_Task directions_
From the line with "glioma stained with" to the last line of the material, both inclusive, transcribe every line exactly and nothing else.

··· Data excerpt ···

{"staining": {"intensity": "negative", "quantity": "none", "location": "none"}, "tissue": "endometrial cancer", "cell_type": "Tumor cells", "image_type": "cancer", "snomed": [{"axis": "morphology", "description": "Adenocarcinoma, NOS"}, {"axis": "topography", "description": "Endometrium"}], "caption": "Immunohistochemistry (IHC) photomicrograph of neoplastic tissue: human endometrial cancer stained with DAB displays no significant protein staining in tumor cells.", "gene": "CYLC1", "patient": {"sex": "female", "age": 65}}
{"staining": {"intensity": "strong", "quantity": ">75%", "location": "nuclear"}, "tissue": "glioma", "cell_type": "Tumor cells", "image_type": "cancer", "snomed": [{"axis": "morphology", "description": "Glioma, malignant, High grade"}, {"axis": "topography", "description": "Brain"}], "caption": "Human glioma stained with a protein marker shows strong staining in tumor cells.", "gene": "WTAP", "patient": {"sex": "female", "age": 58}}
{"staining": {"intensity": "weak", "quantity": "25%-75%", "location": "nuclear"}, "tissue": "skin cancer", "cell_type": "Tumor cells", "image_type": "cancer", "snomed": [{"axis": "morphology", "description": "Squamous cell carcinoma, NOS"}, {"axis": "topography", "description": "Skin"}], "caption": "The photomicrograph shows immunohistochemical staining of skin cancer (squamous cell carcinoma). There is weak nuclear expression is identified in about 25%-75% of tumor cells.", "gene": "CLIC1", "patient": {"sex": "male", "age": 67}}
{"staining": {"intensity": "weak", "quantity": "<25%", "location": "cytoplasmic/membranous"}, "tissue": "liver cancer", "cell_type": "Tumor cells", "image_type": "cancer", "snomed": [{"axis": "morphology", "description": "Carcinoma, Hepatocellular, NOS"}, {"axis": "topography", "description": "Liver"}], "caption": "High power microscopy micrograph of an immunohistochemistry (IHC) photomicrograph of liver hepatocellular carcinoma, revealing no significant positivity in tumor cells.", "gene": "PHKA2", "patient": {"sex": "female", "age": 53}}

···

_Result of the task_
{"staining": {"intensity": "strong", "quantity": ">75%", "location": "nuclear"}, "tissue": "glioma", "cell_type": "Tumor cells", "image_type": "cancer", "snomed": [{"axis": "morphology", "description": "Glioma, malignant, High grade"}, {"axis": "topography", "description": "Brain"}], "caption": "Human glioma stained with a protein marker shows strong staining in tumor cells.", "gene": "WTAP", "patient": {"sex": "female", "age": 58}}
{"staining": {"intensity": "weak", "quantity": "25%-75%", "location": "nuclear"}, "tissue": "skin cancer", "cell_type": "Tumor cells", "image_type": "cancer", "snomed": [{"axis": "morphology", "description": "Squamous cell carcinoma, NOS"}, {"axis": "topography", "description": "Skin"}], "caption": "The photomicrograph shows immunohistochemical staining of skin cancer (squamous cell carcinoma). There is weak nuclear expression is identified in about 25%-75% of tumor cells.", "gene": "CLIC1", "patient": {"sex": "male", "age": 67}}
{"staining": {"intensity": "weak", "quantity": "<25%", "location": "cytoplasmic/membranous"}, "tissue": "liver cancer", "cell_type": "Tumor cells", "image_type": "cancer", "snomed": [{"axis": "morphology", "description": "Carcinoma, Hepatocellular, NOS"}, {"axis": "topography", "description": "Liver"}], "caption": "High power microscopy micrograph of an immunohistochemistry (IHC) photomicrograph of liver hepatocellular carcinoma, revealing no significant positivity in tumor cells.", "gene": "PHKA2", "patient": {"sex": "female", "age": 53}}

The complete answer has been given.